To train the model, users can run the training notebook locally or remotely via a cloud service like Google Colab Pro. The training process requires a GPU and takes approximately 24 hours on a paid instance of Google Colab. For usage, the model can be downloaded onto an iOS or Android device and used for local chatting without an internet connection. The developers also plan to deploy the model as a Flask API with a React front-end for web usage, with the aim of using human feedback to further improve the model's performance through reinforcement learning.
Key takeaways:
- DoctorGPT is a Large Language Model that can pass the US Medical Licensing Exam and is designed to provide everyone their own private doctor. It's free, made for offline usage which preserves patient confidentiality, and it's available on iOS, Android, and Web.

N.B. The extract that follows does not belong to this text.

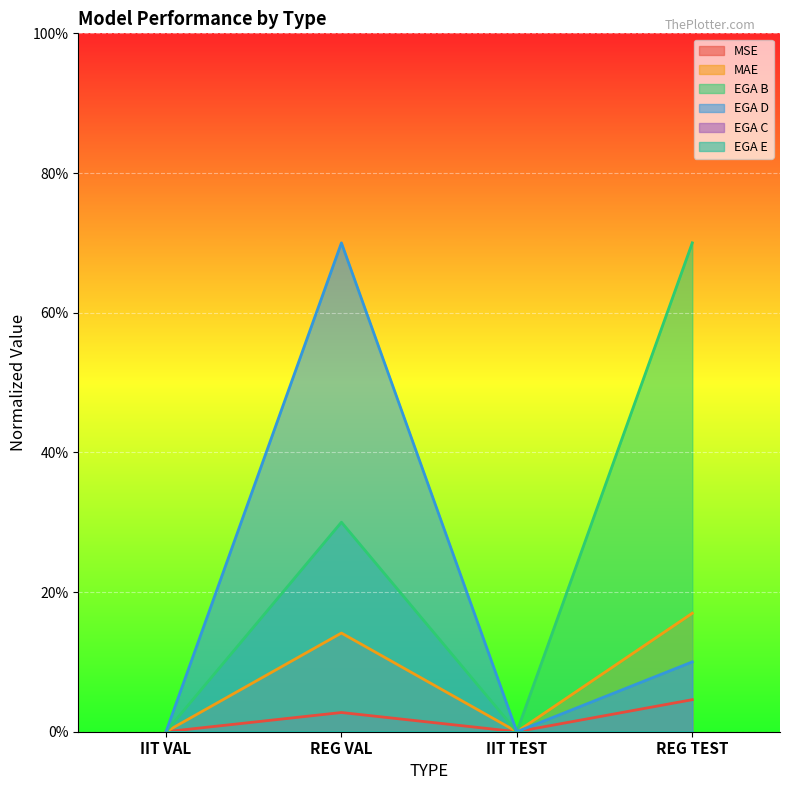

Does the chart display data point markers on the line(s)?

No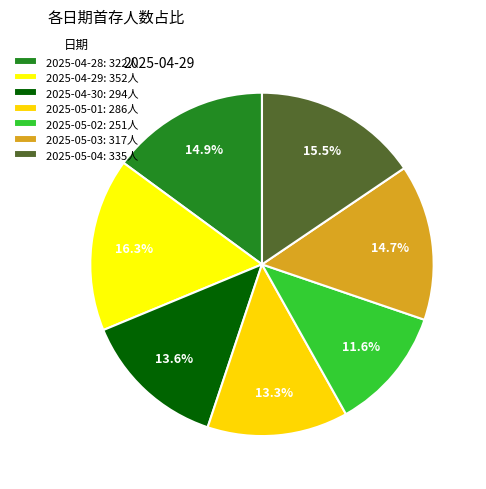

To the nearest percent, what is the combined percentage of 2025-04-29 and 2025-05-01?

30%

- The model was fine-tuned on a Medical Dialogue Dataset, then further improved using Reinforcement Learning & Constitutional AI. It is only 3 Gigabytes in size, fitting on any local device, eliminating the need to pay an API to use it.
- Training the model requires a GPU and can be done locally or remotely via a cloud service like Google Colab Pro. The total training time for DoctorGPT took 24 hours on a paid instance of Google Colab.
- The model can be used on iOS and Android devices by downloading the respective Machine Learning Compilation Chat Repository, following the installation steps, and adding the latest DoctorGPT model. For web usage, the model can be deployed as a Flask API with a React front-end.